How To Check Your Spring Boot Version
Checking the exact Spring Boot version in your project takes one command and should be part of any routine dependency audit.
Maven -- check declared Spring Boot parent version
mvn help:evaluate -Dexpression=spring-boot.version -q -DforceStdout
Gradle
./gradlew dependencyInsight --dependency spring-boot-autoconfigure
At runtime via Actuator
If the info actuator endpoint is enabled and spring-boot-actuator-autoconfigure is on
the classpath, Boot exposes its own version in the info response automatically. You can also read it
programmatically:
import org.springframework.boot.SpringBootVersion;
System.out.println("Spring Boot version: " + SpringBootVersion.getVersion());
From the running JAR
java -jar your-app.jar --version
Run these checks across development, staging, and production. Discrepancies between environments -- where a service was built against a different Boot BOM version than expected -- are a common source of behavior differences after upgrades. Once you have the version string, cross-reference it with the release table above to confirm OSS and enterprise support status.

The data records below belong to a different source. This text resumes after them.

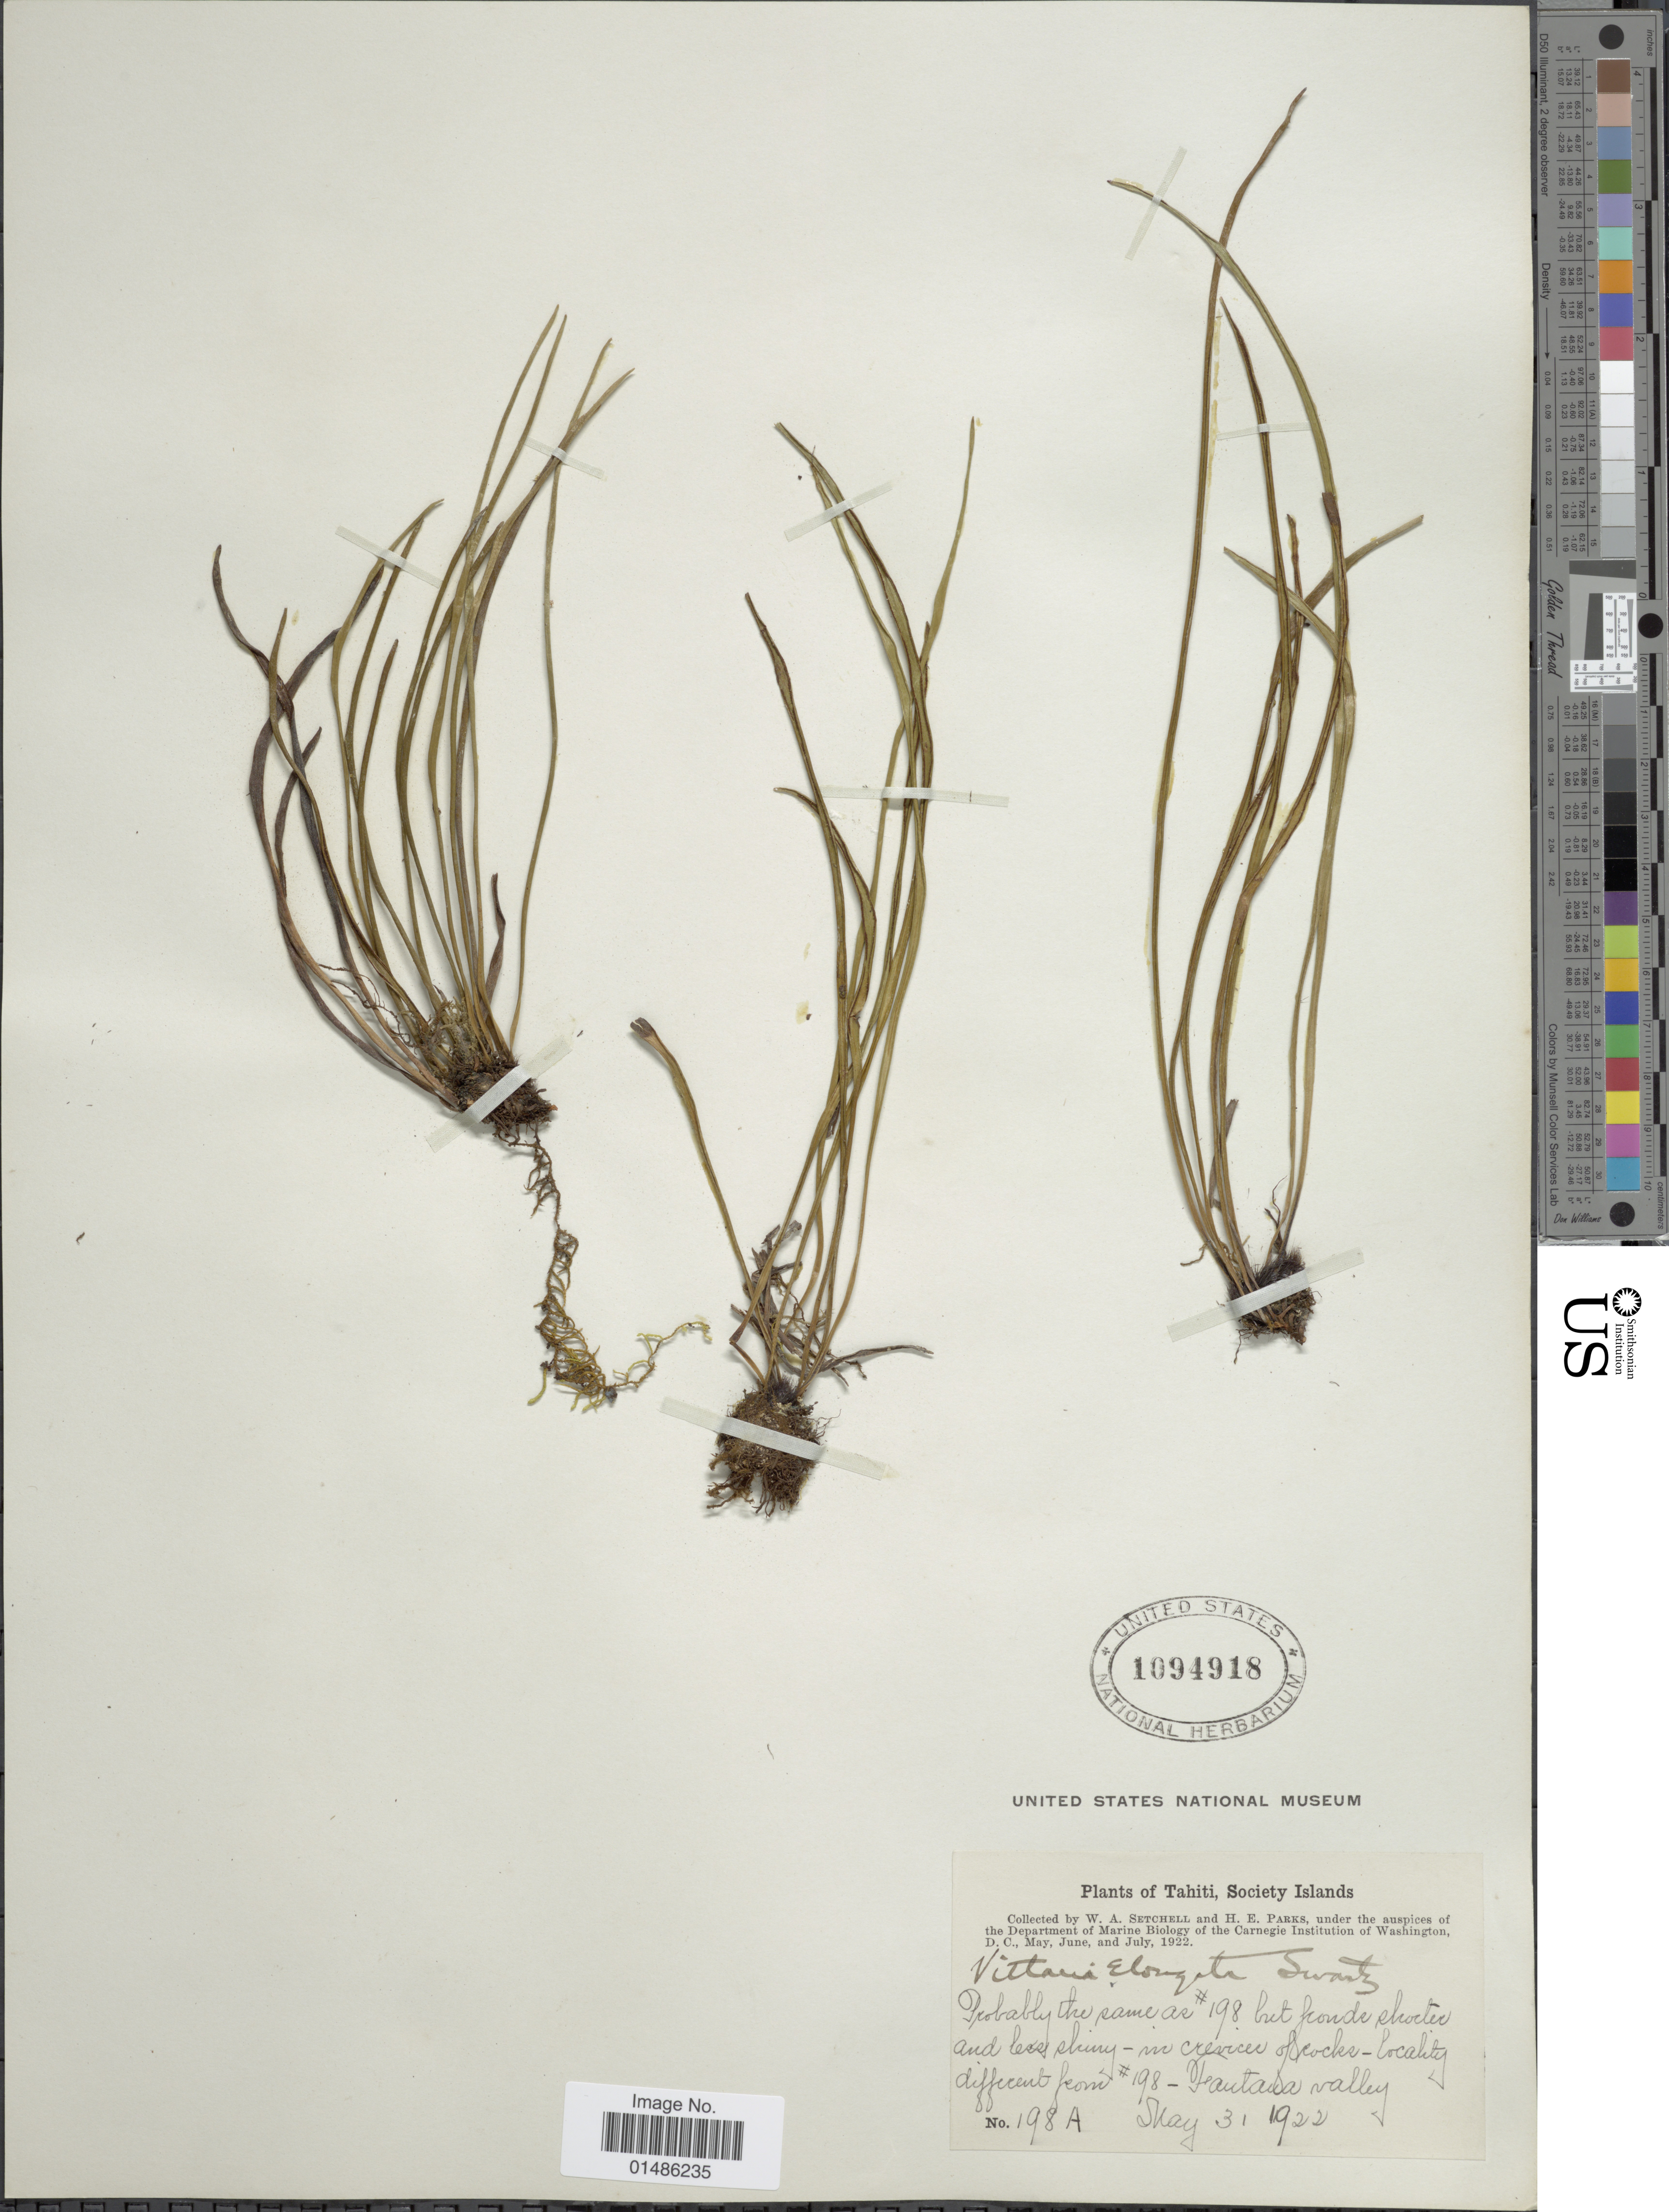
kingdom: Plantae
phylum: Tracheophyta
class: Polypodiopsida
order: Polypodiales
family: Pteridaceae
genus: Haplopteris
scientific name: Haplopteris elongata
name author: (Sw.) Crane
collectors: W. Setchell & H. E. Parks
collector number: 198A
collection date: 1922-05-31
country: French Polynesia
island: Tahiti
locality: Tahiti, Society Islands. Fautana valley. [interpreted]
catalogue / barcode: US 1094918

FAQ -- Spring Boot Support & End of Life
Q1: How long is each Spring Boot minor version supported?
Each Spring Boot minor version receives at least 12 months of OSS support, during which the team publishes
regular patch releases with bug fixes and security updates freely to Maven Central. The final minor of each
major line receives a significantly longer enterprise support window beyond that. Exact cutoff dates for each
branch are shown in the release table above under End of OSS support and End of
enterprise support.
Q2: What does End of Life mean for Spring Boot?
End of Life means the Spring team stops publishing any further releases for that branch -- no security patches,
no bug fixes, no dependency updates through Boot's managed BOM. Any CVEs disclosed after the EOL date have no
upstream fix for that version. The application continues to run on the last published artifact, but the full
transitive dependency graph that Boot manages also freezes at that point.
Q3: Can I continue running Spring Boot after it reaches EOL?
The application will keep running on the last artifact, but you receive no further patches of any kind. Because
Boot manages dozens of dependency versions through its BOM, the freeze affects not just Boot itself but also the
versions of Jackson, Netty, Reactor, Hibernate, and Spring Security that Boot pins. New CVEs in any of those
libraries will remain unpatched at the Boot level even if the libraries themselves have released fixes.
Q4: Does Spring Boot have Long Term Support (LTS) releases?
Spring Boot does not use the label "LTS" officially for its OSS support tiers. However, the final minor version
of each major line -- for example, the last 2.x or 3.x release -- qualifies for extended commercial enterprise
support that can run significantly longer than the standard 12-month OSS window. If your team needs maximum
patch runway before a major migration, targeting the final minor of a major line and holding a Tanzu Spring
subscription gives you the most available time.
Q5: What should I do when my Spring Boot version is approaching end of life?
Start the migration when nine to twelve months of OSS support remain. The recommended path is to upgrade to the
current stable Boot minor and let the BOM resolve updated Framework, Security, and Data versions transitively.
For major version boundaries -- particularly the 2.x to 3.x jump, which introduced Jakarta EE namespaces --
review the Spring Boot migration guide for property renames and auto-configuration changes. Running the full
test suite between each minor step surfaces issues early and keeps each individual change reviewable.